Many EU countries have a problem with polluted groundwater. According to a recent report, 25 % of ground water bodies in the European Union (and e.g. 36 % in Germany) were chemically in a poor status in 2015, mostly due to pollution with nitrates and pesticides from agriculture. Moreover, and contrary to the objectives laid down in the EU Water Framework Directive, the total groundwater body area with an identified upward trend of pollution is still nearly double the area with a trend reversal (9.9 % against 5.9 % of area).

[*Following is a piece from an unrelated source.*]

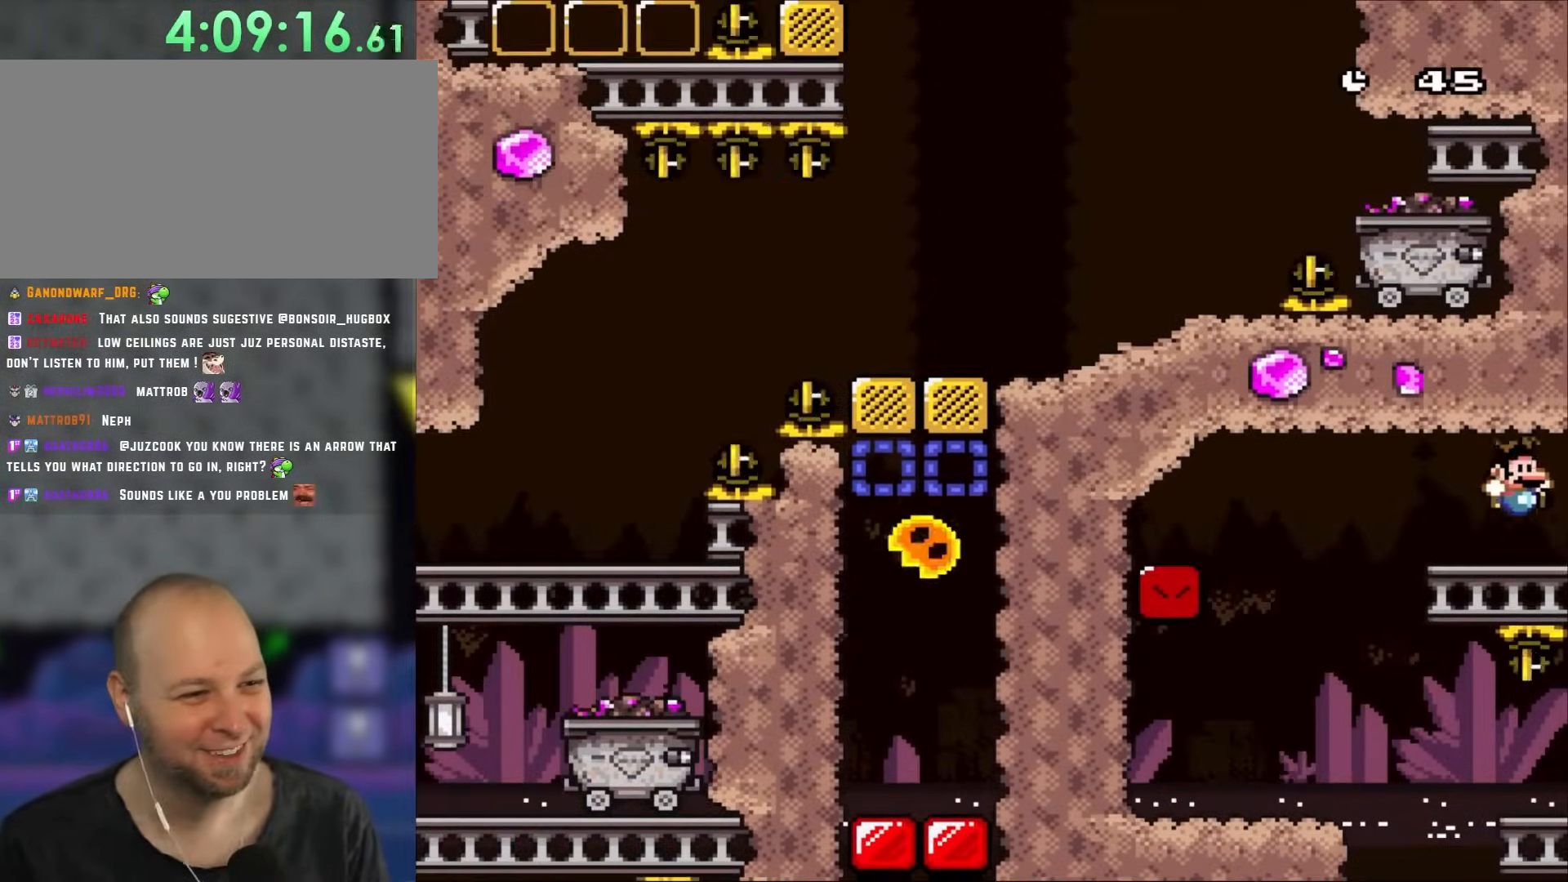
{"dt_ms": 500, "buttons": ["A", "X", "DPAD_RIGHT"], "events": [[67, "B", "up"], [67, "X", "down"], [67, "Y", "up"], [500, "A", "down"]]}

As the EU-wide network of environmental authorities, IMPEL decided in 2019 to look for methods and best practice examples at working level how to reduce pollution and reverse the negative trend. The start of the project “Trend reversal in groundwater pollution” , part of the IMPEL Water and Land expertise, was considerably delayed by the Covid-19 pandemic but now, with an online meeting on 22 October 2020, the activities have officially started. With Germany as project leader and participants from Denmark, Estonia, Italy, Malta, Romania, Spain and the United Kingdom, the project is designed to investigate problems and possible solutions in a range of diverse European countries. Specific attention will be paid to the balance between financial incentives and voluntary agreements with farmers on the one hand, and the role of binding rules, inspections and sanctions on the other, plus possibly the involvement of water suppliers, NGOs and the general public.
In a first round, a survey with questionnaires is now ongoing, in order to gather information about the trends and best practices in participant countries. This basis should be supplemented by discussions between experts with a background in hydrology, agriculture and water administration. To this end, the project group plans an expert workshop in September 2021, if possible as a face-to-face event or alternatively as an online conference. The results of the survey and the discussions will feed into an IMPEL guidance document which should be finalized by the end of 2021 and is meant to contain short case studies as well as a number of recommendations on how to achieve a “trend reversal” in practice.